— SOURCE EXCERPT —

Showing posts with label purpose. Show all posts
Showing posts with label purpose. Show all posts

Sunday, November 18, 2012

Purpose


If you could find meaning and purpose to your suffering, you may not suffer so much.  However, human emotion does present a particularly difficult challenge to overcome while we are here learning and make no mistake, we are here to learn and perfect ourselves for the greater good of the whole.  From a very simple concept, does the darkness not define the light more acutely?  Test that...go look at the stars tonight and then answer.  Does adversity not help us to lend ourselves greater appreciation for serenity?  I want to share with you some excerpts from The Urantia Book.  However you may judge this work or not judge it, it contains wisdom and understanding.  The excerpt is as follows:

"...1.  Is courage ---strength of character---desirable?  Then must man be reared in an environment which necessitates grappling with hardships and reacting to disappointments.
2.  Is altruism---service of one's fellows---desirable?  Then must life experience provide for encountering situations of social inequality.

— REQUEST A —
Express the listing as a two-column CSV with the columns "instruction" and "result," one row for each instruction paired with its result, putting each value in a single quoted field with line breaks turned into spaces. Begin at the start of the listing and stop after the line that contains "text_box Selected Publications".

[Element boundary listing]
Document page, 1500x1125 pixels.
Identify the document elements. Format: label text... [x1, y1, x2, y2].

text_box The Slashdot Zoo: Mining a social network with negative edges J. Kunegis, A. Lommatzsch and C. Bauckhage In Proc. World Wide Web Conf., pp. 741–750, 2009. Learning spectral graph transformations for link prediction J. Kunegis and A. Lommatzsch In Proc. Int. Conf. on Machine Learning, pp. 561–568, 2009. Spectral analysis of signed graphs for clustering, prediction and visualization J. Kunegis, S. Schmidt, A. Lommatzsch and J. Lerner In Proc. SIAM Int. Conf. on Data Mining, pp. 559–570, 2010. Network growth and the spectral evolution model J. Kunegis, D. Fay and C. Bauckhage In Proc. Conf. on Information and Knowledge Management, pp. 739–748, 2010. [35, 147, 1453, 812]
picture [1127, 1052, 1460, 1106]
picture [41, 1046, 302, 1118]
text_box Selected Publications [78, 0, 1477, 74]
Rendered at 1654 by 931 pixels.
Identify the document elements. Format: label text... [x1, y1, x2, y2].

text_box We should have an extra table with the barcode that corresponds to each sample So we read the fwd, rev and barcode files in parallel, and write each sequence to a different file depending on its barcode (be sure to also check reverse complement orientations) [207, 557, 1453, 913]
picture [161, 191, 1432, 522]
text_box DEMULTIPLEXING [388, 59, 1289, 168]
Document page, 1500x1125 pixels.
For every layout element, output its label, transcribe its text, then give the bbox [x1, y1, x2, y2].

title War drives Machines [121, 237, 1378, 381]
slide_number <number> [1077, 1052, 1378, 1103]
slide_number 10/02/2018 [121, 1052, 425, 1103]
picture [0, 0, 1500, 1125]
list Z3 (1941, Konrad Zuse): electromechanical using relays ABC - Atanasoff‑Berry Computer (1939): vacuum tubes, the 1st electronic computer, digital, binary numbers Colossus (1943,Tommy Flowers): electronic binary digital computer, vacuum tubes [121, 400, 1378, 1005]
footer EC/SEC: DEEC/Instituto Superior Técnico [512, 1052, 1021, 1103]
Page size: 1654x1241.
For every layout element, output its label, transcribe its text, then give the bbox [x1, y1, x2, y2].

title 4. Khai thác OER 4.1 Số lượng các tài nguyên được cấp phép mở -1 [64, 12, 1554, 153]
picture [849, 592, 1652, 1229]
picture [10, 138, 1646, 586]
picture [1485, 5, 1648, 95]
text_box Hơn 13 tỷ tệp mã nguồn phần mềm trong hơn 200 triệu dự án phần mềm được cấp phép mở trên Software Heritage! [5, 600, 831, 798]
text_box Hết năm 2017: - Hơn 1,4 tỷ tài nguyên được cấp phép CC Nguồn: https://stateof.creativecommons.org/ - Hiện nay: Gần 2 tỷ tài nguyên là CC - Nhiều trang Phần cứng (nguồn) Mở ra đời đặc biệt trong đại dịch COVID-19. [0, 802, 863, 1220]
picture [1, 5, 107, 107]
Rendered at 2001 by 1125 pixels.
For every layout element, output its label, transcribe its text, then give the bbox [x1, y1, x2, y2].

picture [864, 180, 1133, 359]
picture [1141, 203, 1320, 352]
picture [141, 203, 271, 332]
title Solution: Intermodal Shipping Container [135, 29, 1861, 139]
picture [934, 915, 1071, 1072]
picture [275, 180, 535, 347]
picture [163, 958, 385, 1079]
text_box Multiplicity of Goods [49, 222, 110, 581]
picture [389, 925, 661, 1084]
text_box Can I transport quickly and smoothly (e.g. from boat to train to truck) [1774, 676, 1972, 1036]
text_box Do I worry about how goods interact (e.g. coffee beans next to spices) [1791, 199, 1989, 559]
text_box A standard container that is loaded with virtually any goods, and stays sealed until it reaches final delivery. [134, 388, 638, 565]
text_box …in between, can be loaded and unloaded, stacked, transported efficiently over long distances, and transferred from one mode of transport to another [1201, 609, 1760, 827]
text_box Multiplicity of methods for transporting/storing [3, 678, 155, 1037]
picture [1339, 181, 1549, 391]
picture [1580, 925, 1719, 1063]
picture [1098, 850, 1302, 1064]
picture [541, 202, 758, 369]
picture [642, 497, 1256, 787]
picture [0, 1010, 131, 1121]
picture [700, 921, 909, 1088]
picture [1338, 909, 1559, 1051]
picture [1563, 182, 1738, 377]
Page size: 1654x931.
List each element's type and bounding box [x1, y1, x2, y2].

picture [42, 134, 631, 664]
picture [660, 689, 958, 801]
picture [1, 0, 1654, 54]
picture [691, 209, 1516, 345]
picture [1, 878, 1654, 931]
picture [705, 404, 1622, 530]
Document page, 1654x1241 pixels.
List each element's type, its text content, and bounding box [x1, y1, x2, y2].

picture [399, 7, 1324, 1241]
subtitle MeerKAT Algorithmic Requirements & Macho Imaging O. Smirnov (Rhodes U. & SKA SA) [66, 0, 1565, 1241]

— REQUEST B —
Update the post on purpose, beginning at the words "If you could" and stopping after "reacting to disappointments.", so that "adversity" reads "hardship".

— SOLUTION A —
instruction,result
"Document page, 1500x1125 pixels. Identify the document elements. Format: label text... [x1, y1, x2, y2].","text_box The Slashdot Zoo: Mining a social network with negative edges J. Kunegis, A. Lommatzsch and C. Bauckhage In Proc. World Wide Web Conf., pp. 741–750, 2009. Learning spectral graph transformations for link prediction J. Kunegis and A. Lommatzsch In Proc. Int. Conf. on Machine Learning, pp. 561–568, 2009. Spectral analysis of signed graphs for clustering, prediction and visualization J. Kunegis, S. Schmidt, A. Lommatzsch and J. Lerner In Proc. SIAM Int. Conf. on Data Mining, pp. 559–570, 2010. Network growth and the spectral evolution model J. Kunegis, D. Fay and C. Bauckhage In Proc. Conf. on Information and Knowledge Management, pp. 739–748, 2010. [35, 147, 1453, 812] picture [1127, 1052, 1460, 1106] picture [41, 1046, 302, 1118] text_box Selected Publications [78, 0, 1477, 74]"

— SOLUTION B —
If you could find meaning and purpose to your suffering, you may not suffer so much.  However, human emotion does present a particularly difficult challenge to overcome while we are here learning and make no mistake, we are here to learn and perfect ourselves for the greater good of the whole.  From a very simple concept, does the darkness not define the light more acutely?  Test that...go look at the stars tonight and then answer.  Does hardship not help us to lend ourselves greater appreciation for serenity?  I want to share with you some excerpts from The Urantia Book.  However you may judge this work or not judge it, it contains wisdom and understanding.  The excerpt is as follows:

"...1.  Is courage ---strength of character---desirable?  Then must man be reared in an environment which necessitates grappling with hardships and reacting to disappointments.